Mongabay.co.id

Kedaulatan Negara di Atas Laut adalah Segalanya

 

Pemerintah Indonesia terus menebar peringatan kepada para pelaku illegal, unreported, unregulated fishing (IUUF) yang masih berani melaksanakan aktivitas terlarang dengan menangkap ikan di perairan Indonesia. Para pelaku yang adalah kapal ikan asing (KIA) itu, diancam akan ditenggelamkan jika masih berani melakukan kegiatan merugikan Negara.

Peringatan itu ditegaskan oleh Menteri Kelautan dan Perikanan Susi Pudjiastuti saat memimpin pemusnahan 21 KIA pelaku IUUF di Pontianak, Kalimantan Barat dari perairan Pulau Datuk, Kabupaten Mempawah, Kalbar, Minggu (6/10/2019).

Dengan melakukan penenggelaman kapal, Pemerintah tak hanya sekedar ingin memberikan efek jera kepada para pelaku IUUF, namun juga menjadi bentuk kepastian hukum di Indonesia. Itu artinya, Pemerintah tidak memberikan keringanan bagi siapapun yang melakukan pelanggaran kedaulatan wilayah Negara dan sekaligus tindak pidana pencurian ikan.

“Selain dengan cara dimusnahkan,” ucapnya.

baca : Tantangan Paripurna Satgas 115 di Akhir Masa Kerja

 

Menteri Kelautan dan Perikanan Susi Pudjiastuti saat memimpin pemusnahan 21 Kapal Ikan Asing pelaku IUU Fishing di perairan Pulau Datuk, Kabupaten Mempawah, Kalbar, Minggu (6/10/2019). Foto : Humas KKP/Mongabay Indonesia

 

Menurut Susi, sudah saatnya Indonesia bisa mengamankan dan memastikan sumber daya alam akan terus ada hingga generasi berikutnya. Dengan demikian, semua generasi bangsa masih akan bisa menikmati kekayaan sumber daya alam yang ada di laut.

Agar bisa terus memastikan keberlanjutan sumber daya laut sampai generasi-generasi berikutnya, Susi menyatakan bahwa kepastian hukum yang benar, tegas, dan tidak ada kompromi, menjadi benteng pertahanan Negara yang luar biasa. Untuk itu, komitmen supaya terus menjaga kedaulatan dan mempertahankan keberlanjutan sumber daya ikan harus terus dikobarkan semangatnya.

“Karena (sumber daya ikan) memiliki potensi nilai melebihi migas (minyak dan gas), dan tambang. Ikan akan terus ada, selama kita menjaganya,” tuturnya.
────────
● **Permintaan Tertulis 1**
Menurut artikel tentang penenggelaman kapal ikan asing, berapa kapal yang dimusnahkan di perairan Pulau Datuk?
● **Permintaan Tertulis 2**
Lanjutkan artikel tentang penenggelaman kapal ikan asing itu, mulai setelah kalimat terakhirnya.
────────
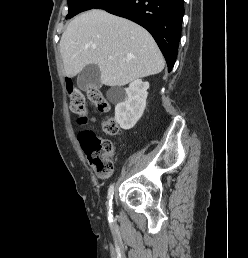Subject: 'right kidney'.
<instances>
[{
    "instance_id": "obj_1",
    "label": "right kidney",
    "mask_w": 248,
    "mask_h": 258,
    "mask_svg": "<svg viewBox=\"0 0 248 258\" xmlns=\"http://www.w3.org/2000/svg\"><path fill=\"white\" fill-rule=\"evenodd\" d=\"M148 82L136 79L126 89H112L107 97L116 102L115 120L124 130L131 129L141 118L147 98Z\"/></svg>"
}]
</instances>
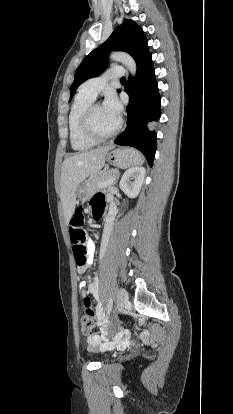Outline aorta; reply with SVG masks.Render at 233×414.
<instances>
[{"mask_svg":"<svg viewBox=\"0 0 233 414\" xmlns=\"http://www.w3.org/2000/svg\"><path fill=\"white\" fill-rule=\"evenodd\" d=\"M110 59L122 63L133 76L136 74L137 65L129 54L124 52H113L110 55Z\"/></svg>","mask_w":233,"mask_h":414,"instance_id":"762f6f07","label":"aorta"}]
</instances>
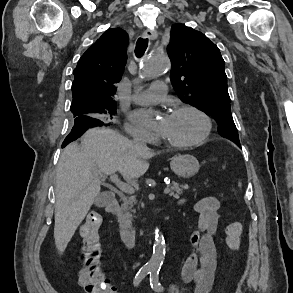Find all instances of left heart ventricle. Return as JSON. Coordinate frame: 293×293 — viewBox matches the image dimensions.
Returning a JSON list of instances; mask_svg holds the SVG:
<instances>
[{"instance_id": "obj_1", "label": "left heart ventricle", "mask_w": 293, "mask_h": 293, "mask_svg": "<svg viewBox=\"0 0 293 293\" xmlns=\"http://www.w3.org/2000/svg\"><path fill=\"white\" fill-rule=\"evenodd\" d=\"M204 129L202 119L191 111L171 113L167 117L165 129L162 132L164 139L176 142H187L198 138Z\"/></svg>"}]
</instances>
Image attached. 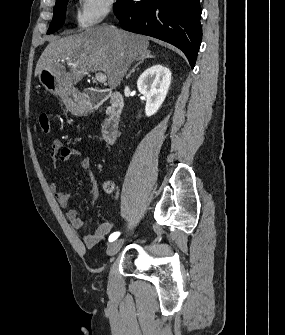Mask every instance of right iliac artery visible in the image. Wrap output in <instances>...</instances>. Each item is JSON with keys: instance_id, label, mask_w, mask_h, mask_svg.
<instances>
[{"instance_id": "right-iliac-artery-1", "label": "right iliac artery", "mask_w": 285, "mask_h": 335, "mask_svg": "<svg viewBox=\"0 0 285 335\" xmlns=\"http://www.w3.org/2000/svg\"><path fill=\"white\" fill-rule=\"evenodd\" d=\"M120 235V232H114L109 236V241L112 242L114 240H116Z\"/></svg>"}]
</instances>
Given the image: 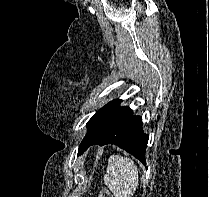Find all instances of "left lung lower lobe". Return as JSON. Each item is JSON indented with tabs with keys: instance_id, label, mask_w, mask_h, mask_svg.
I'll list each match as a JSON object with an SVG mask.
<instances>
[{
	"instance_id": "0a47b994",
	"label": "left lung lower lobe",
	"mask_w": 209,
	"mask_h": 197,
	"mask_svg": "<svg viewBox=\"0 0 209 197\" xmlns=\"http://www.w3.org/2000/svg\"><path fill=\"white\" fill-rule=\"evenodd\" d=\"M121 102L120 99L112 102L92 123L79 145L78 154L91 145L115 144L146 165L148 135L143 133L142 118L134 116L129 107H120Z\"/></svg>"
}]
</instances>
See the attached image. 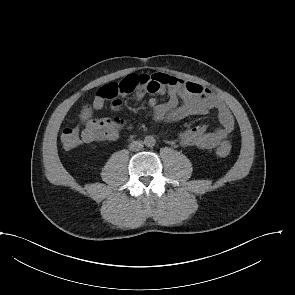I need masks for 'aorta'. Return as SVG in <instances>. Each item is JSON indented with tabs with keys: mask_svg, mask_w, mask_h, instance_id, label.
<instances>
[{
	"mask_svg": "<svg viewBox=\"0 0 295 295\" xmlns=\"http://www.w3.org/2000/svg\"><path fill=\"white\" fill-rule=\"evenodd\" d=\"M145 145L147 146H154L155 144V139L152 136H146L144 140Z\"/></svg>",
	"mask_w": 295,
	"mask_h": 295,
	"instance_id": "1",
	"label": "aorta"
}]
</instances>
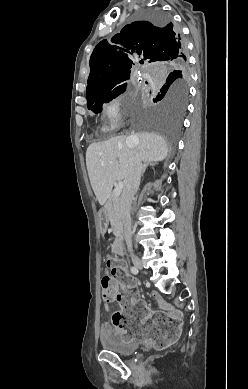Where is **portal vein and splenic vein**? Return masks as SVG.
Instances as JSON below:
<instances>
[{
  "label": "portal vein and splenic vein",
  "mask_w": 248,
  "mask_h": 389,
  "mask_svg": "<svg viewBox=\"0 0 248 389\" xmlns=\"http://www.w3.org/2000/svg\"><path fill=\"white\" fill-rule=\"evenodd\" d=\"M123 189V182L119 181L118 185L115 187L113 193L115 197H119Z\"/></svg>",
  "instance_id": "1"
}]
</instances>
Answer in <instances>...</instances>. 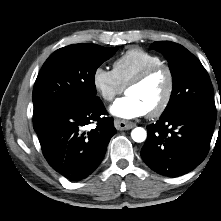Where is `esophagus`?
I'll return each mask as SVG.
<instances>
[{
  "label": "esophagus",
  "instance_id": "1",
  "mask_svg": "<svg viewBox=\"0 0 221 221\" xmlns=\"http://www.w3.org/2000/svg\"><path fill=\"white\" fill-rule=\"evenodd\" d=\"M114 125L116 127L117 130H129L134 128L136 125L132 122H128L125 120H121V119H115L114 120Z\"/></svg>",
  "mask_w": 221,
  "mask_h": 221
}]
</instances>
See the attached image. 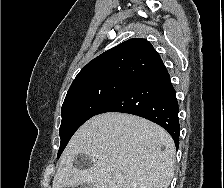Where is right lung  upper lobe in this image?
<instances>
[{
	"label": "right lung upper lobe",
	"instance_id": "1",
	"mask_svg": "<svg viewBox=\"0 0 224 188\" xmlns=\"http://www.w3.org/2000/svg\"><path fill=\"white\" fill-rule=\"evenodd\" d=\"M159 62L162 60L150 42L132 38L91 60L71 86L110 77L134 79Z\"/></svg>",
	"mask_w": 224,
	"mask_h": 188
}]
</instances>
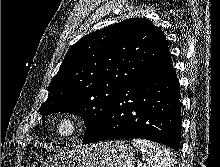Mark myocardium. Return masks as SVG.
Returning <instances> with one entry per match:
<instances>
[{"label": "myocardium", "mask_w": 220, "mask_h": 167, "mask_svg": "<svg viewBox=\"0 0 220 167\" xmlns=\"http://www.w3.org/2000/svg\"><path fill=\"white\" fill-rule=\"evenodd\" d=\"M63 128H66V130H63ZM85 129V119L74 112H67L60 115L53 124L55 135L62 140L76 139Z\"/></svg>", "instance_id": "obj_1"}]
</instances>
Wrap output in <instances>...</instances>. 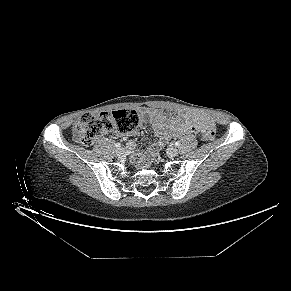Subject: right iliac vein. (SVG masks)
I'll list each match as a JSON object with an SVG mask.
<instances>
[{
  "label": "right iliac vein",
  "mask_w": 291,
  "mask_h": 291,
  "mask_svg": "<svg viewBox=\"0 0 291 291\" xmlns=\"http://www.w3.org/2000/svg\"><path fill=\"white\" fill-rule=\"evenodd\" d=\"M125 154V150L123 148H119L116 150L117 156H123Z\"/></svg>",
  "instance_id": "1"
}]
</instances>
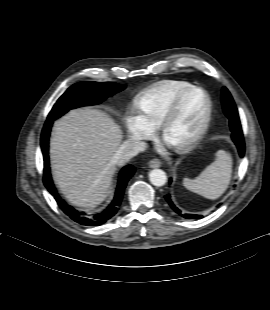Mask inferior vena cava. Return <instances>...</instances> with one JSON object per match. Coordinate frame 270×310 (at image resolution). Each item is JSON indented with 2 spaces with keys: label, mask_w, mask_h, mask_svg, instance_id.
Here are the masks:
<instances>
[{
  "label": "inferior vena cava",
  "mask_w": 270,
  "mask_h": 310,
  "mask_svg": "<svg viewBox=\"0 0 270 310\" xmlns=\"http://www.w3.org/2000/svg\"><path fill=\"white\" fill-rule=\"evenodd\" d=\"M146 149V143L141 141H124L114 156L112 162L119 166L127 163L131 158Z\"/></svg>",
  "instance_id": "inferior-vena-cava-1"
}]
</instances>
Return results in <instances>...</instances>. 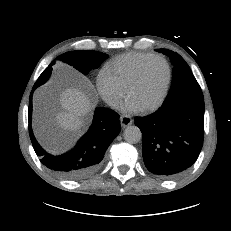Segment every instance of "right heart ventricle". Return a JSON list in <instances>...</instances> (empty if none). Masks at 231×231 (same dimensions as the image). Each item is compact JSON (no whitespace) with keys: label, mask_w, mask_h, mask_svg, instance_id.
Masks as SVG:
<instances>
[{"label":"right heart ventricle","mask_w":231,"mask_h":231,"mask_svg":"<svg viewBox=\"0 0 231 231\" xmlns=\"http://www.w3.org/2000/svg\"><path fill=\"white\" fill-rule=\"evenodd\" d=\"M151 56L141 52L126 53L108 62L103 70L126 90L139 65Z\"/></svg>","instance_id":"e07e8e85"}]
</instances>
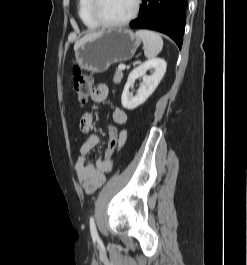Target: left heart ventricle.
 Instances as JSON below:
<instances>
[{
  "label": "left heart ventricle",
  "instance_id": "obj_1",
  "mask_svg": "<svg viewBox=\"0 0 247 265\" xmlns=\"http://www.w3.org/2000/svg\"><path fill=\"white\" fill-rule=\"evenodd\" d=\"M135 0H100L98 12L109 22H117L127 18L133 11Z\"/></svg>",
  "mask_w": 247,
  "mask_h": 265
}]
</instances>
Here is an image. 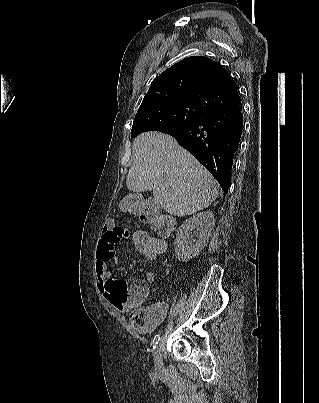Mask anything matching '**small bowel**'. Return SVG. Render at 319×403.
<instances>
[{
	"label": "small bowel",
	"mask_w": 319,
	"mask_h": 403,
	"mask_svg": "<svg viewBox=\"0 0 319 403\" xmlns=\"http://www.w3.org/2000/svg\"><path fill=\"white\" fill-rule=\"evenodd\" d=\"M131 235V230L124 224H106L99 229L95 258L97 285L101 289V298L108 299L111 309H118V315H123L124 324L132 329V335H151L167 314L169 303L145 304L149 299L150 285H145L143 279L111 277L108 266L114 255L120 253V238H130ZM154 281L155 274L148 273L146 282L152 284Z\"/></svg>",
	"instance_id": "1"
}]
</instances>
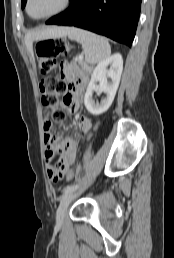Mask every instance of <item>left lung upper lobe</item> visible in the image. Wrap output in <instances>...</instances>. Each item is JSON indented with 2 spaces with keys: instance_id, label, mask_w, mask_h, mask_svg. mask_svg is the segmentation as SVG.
────────
● **Keluaran 1**
Sebanyak 21 kapal ikan asing pelaku IUUF.

● **Keluaran 2**
Susi melanjutkan, kedaulatan Negara menjadi sangat penting, karena itu berperan besar saat memulai program pembangunan, dan rencana program-program Pemerintah lainnya untuk masyarakat kelautan dan perikanan. Dengan demikian, semua program pembangunan akan lebih fokus dan terarah untuk masyarakat dengan manfaat yang nyata.

baca juga : Penenggelaman Kapal Pencuri Ikan Jalan Keluar Terbaik bagi Indonesia

 

Penenggelaman 21 Kapal Ikan Asing pelaku IUU Fishing di perairan Pulau Datuk, Kabupaten Mempawah, Kalbar, Minggu (6/10/2019). Foto : Humas KKP/Mongabay Indonesia

 

Kedaulatan Negara

Menurut Susi, Pemerintah Indonesia tak akan membuat program pembangunan yang tidak memiliki tujuan jelas. Sebaliknya, setiap program yang dilaksanakan, itu sudah direncanakan dengan baik dan terarah. Contohnya, Kementerian Kelautan dan Perikanan (KKP) terus berkomitmen untuk membantu masyarakat kelautan dan perikanan dalam memanfaatkan wilayah laut.

“Namun, kalau nelayan yang mau dikasi kapal, perahu, (atau) jaring, jika ikannya tidak ada (di laut), ya untuk apa,” tegasnya.

Ancaman berkurangnya sumber daya laut tersebut, diakui Susi menjadi perhatian utama Pemerintah Indonesia dalam lima tahun terakhir. Hal itu, karena sejak izin melaut untuk KIA dibuka pada 2001, tercatat lebih dari 10 ribu kapal sudah masuk ke wilayah laut Indonesia. Kapal-kapal asing tersebut, tak semuanya beroperasi dengan menggunakan alat penangkapan ikan (API) yang ramah lingkungan.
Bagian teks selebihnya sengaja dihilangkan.